#### Data for processing
╔══

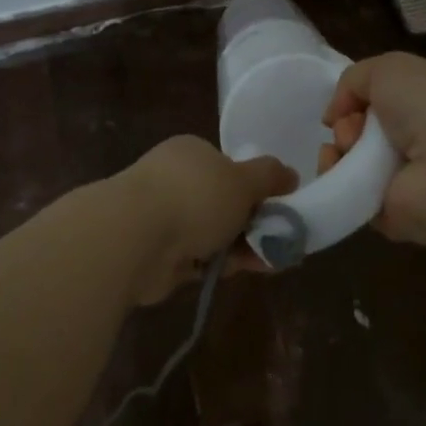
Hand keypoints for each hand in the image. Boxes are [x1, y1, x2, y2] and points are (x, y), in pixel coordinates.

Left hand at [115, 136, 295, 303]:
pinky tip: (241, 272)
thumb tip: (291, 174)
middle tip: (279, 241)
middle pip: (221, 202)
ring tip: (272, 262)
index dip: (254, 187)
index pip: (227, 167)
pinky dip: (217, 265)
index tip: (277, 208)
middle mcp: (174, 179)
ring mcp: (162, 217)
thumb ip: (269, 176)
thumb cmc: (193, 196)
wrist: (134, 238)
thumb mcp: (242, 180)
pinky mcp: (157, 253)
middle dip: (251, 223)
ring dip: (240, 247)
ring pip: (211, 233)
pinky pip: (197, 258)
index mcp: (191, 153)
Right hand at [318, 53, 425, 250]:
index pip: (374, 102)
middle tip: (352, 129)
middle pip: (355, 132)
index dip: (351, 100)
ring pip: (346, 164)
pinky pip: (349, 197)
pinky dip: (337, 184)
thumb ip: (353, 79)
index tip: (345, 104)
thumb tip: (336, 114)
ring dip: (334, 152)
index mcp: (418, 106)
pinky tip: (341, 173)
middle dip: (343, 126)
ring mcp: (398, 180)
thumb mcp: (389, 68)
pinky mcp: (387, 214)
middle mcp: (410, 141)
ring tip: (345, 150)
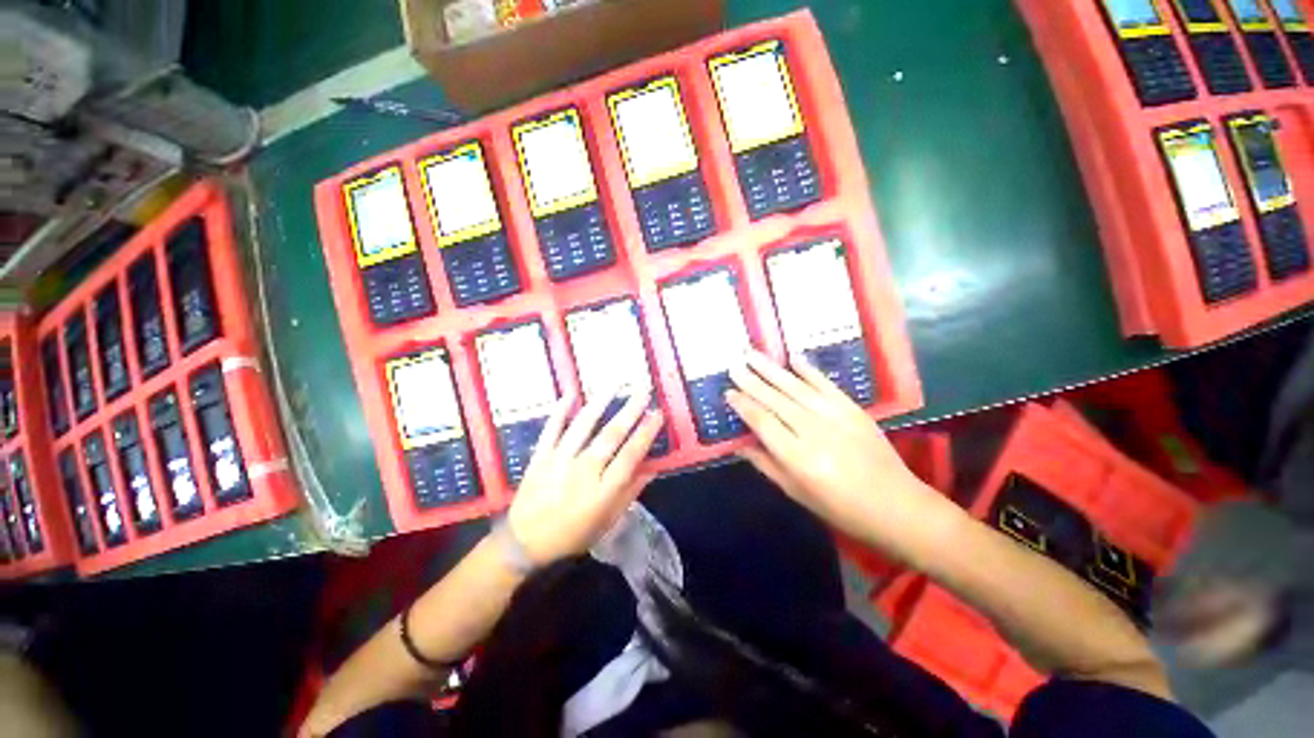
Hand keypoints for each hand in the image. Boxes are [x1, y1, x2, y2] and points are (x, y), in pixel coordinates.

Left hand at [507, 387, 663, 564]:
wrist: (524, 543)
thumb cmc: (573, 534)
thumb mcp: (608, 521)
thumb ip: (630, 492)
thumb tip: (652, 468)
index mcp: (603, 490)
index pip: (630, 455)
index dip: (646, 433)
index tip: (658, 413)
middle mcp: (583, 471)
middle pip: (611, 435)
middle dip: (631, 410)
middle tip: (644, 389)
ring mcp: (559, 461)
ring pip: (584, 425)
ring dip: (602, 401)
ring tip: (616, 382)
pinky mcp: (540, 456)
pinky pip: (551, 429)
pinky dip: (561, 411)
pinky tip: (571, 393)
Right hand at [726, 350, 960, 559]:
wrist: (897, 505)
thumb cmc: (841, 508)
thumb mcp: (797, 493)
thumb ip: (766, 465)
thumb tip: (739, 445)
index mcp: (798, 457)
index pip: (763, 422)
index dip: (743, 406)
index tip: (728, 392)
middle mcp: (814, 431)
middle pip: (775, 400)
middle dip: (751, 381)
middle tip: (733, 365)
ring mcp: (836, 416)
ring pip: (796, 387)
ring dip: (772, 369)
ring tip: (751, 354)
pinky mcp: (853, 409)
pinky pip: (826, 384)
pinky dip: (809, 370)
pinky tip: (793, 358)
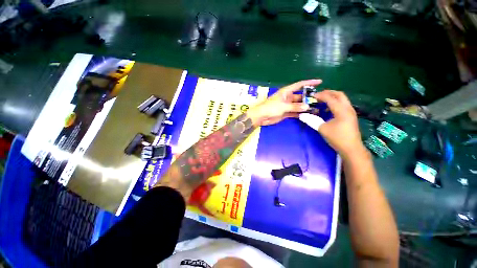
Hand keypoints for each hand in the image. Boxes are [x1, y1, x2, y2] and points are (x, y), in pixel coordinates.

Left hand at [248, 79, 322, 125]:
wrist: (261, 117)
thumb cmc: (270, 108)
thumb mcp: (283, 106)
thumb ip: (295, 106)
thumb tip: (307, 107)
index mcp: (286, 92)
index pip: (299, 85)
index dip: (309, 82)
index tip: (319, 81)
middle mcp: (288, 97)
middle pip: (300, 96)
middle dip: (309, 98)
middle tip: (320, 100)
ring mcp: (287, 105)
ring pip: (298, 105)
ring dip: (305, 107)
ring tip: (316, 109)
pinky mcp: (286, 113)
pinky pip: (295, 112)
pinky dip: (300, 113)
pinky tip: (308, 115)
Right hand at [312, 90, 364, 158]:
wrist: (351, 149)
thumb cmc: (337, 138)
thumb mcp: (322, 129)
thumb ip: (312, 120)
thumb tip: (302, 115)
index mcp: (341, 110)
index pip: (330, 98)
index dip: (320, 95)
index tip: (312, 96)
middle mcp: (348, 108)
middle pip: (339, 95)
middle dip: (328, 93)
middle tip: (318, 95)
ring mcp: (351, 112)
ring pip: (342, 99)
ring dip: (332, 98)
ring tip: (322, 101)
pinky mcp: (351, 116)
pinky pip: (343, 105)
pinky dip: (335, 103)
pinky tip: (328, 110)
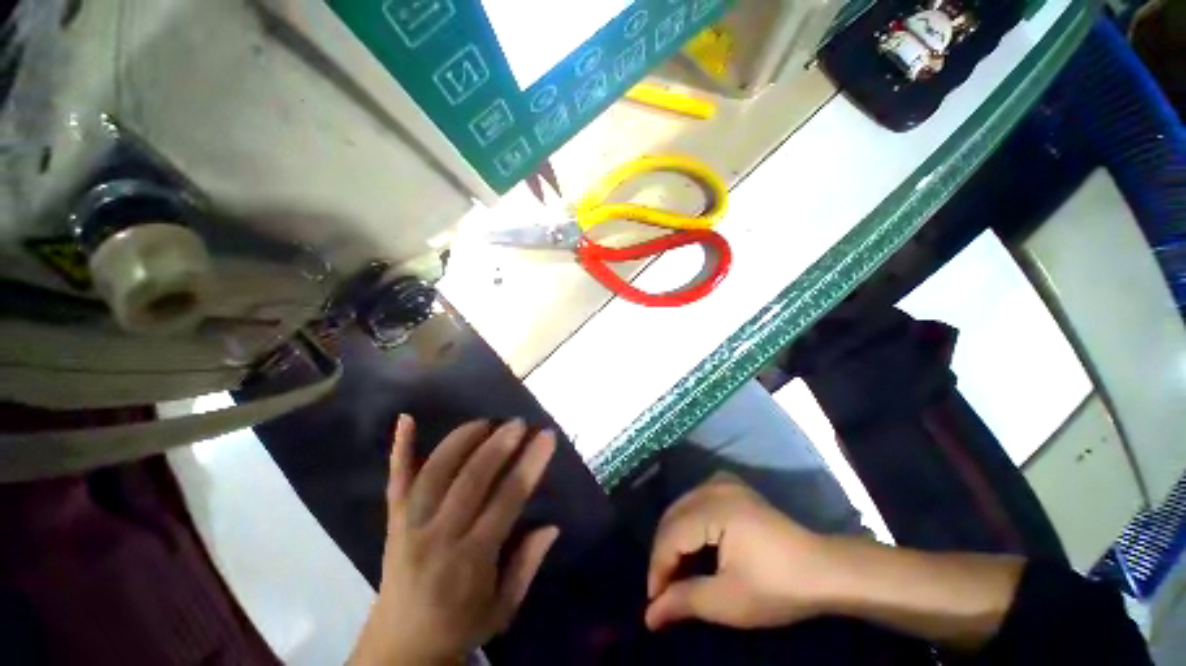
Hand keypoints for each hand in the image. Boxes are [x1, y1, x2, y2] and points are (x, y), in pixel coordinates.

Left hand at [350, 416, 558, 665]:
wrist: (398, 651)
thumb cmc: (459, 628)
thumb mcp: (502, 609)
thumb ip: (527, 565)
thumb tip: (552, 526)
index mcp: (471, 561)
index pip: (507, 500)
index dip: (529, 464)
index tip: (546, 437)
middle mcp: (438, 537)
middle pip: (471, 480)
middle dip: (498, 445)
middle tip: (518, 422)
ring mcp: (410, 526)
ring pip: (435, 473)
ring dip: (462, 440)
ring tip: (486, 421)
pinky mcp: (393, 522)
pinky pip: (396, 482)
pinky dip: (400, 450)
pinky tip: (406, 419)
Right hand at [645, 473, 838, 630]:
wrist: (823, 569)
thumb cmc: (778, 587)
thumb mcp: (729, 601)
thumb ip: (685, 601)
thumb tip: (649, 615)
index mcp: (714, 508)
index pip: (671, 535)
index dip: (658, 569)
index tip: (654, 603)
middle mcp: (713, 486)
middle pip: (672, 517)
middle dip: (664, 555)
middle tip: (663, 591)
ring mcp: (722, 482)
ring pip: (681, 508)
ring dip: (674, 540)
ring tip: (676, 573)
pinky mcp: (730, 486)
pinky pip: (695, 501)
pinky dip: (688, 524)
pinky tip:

╚══

#### Work required
Copy out all the data exactly; skip the pictures.

#### Answer area
Hand keypoints for each hand in the image. Boxes are [x1, y1, x2, y2] and points are (x, y), in pixel coordinates.

Left hand at [115, 136, 295, 303]:
pinky tip: (241, 272)
thumb tip: (291, 174)
middle tip: (279, 241)
middle pip: (221, 202)
ring tip: (272, 262)
index dip: (254, 187)
index pip: (227, 167)
pinky dip: (217, 265)
index tip: (277, 208)
middle mcp: (174, 179)
ring mcp: (162, 217)
thumb ip: (269, 176)
thumb cmc: (193, 196)
wrist: (134, 238)
thumb mcp: (242, 180)
pinky mcp: (157, 253)
middle dip: (251, 223)
ring dip: (240, 247)
ring pip: (211, 233)
pinky pip: (197, 258)
index mcp: (191, 153)
Right hand at [318, 53, 425, 250]:
index pip: (374, 102)
middle tip: (352, 129)
middle pip: (355, 132)
index dip: (351, 100)
ring pip: (346, 164)
pinky pip: (349, 197)
pinky dip: (337, 184)
thumb ip: (353, 79)
index tip: (345, 104)
thumb tip: (336, 114)
ring dip: (334, 152)
index mcp: (418, 106)
pinky tip: (341, 173)
middle dip: (343, 126)
ring mcp: (398, 180)
thumb mcp: (389, 68)
pinky mcp: (387, 214)
middle mcp: (410, 141)
ring tip: (345, 150)
Hand keypoints for each hand in the image. Boxes are [x1, y1, x2, y2] and points are (x, y), in pixel coordinates.

Left hand at [507, 387, 663, 564]:
wrist: (524, 543)
thumb cmc: (573, 534)
thumb mcp: (608, 521)
thumb ip: (630, 492)
thumb tip: (652, 468)
index mcp: (603, 490)
index pip: (630, 455)
index dip: (646, 433)
index tip: (658, 413)
middle mcp: (583, 471)
middle pip: (611, 435)
middle dip: (631, 410)
middle tip: (644, 389)
ring mcp: (559, 461)
ring pip: (584, 425)
ring dip: (602, 401)
ring tip: (616, 382)
pinky mcp: (540, 456)
pinky pip: (551, 429)
pinky dip: (561, 411)
pinky tip: (571, 393)
Right hand at [726, 350, 960, 559]:
wrist: (897, 505)
thumb cmc: (841, 508)
thumb mcp: (797, 493)
thumb ip: (766, 465)
thumb tip: (739, 445)
index mcp: (798, 457)
index pip: (763, 422)
index dip: (743, 406)
index tip: (728, 392)
middle mcp: (814, 431)
middle pip: (775, 400)
middle dip: (751, 381)
middle tip: (733, 365)
ring mcp: (836, 416)
ring pip: (796, 387)
ring dip: (772, 369)
ring tip: (751, 354)
pinky mcp: (853, 409)
pinky pip: (826, 384)
pinky dip: (809, 370)
pinky tip: (793, 358)
Hand keypoints for each hand in the image. Boxes are [x1, y1, x2, y2] and points are (x, y), in pixel coordinates.

Left hand at [248, 79, 322, 125]:
wrist: (261, 117)
thumb cmc: (270, 108)
thumb mcp: (283, 106)
thumb ip: (295, 106)
thumb tip: (307, 107)
index mcp: (286, 92)
index pip: (299, 85)
index dip: (309, 82)
index tip: (319, 81)
middle mcp: (288, 97)
middle pip: (300, 96)
middle dip: (309, 98)
middle tip: (320, 100)
ring mcp: (287, 105)
ring pip: (298, 105)
ring dip: (305, 107)
ring tip: (316, 109)
pinky mcp: (286, 113)
pinky pip: (295, 112)
pinky dip: (300, 113)
pinky tip: (308, 115)
Right hand at [312, 90, 364, 158]:
wrist: (351, 149)
thumb cmc: (337, 138)
thumb mcp: (322, 129)
thumb ip: (312, 120)
thumb tip: (302, 115)
index mcp: (341, 110)
index pip: (330, 98)
index dip: (320, 95)
index tip: (312, 96)
middle mcp: (348, 108)
middle pip: (339, 95)
middle dip: (328, 93)
middle tip: (318, 95)
ring mcp: (351, 112)
ring pip: (342, 99)
ring dip: (332, 98)
ring tip: (322, 101)
pinky mcp: (351, 116)
pinky pip: (343, 105)
pinky dip: (335, 103)
pinky tip: (328, 110)
Hand keypoints for each hand in the image. Boxes are [x1, y1, x2, y2] and points are (x, y), in pixel coordinates.

Left hand at [350, 416, 558, 665]:
wrist: (398, 651)
thumb cmc: (459, 628)
thumb mcp: (502, 609)
thumb ip: (527, 565)
thumb tip: (552, 526)
index mcp: (471, 561)
index pip: (507, 500)
index dip: (529, 464)
index tip: (546, 437)
middle mcp: (438, 537)
middle pip: (471, 480)
middle dip: (498, 445)
middle tip: (518, 422)
ring mcp: (410, 526)
ring pip: (435, 473)
ring dip: (462, 440)
ring tip: (486, 421)
pinky mcp: (393, 522)
pinky pip: (396, 482)
pinky dip: (400, 450)
pinky tip: (406, 419)
Right hand at [645, 473, 838, 630]:
wrist: (823, 569)
thumb cmc: (778, 587)
thumb mcp: (729, 601)
thumb ip: (685, 601)
thumb tip: (649, 615)
index mcp: (714, 508)
index pip: (671, 535)
index dip: (658, 569)
index tip: (654, 603)
middle mcp: (713, 486)
middle pip: (672, 517)
middle dip: (664, 555)
middle tip: (663, 591)
ring mcp: (722, 482)
ring pip: (681, 508)
ring dip: (674, 540)
ring tip: (676, 573)
pinky mcp: (730, 486)
pinky pip: (695, 501)
pinky dip: (688, 524)
pinky tip:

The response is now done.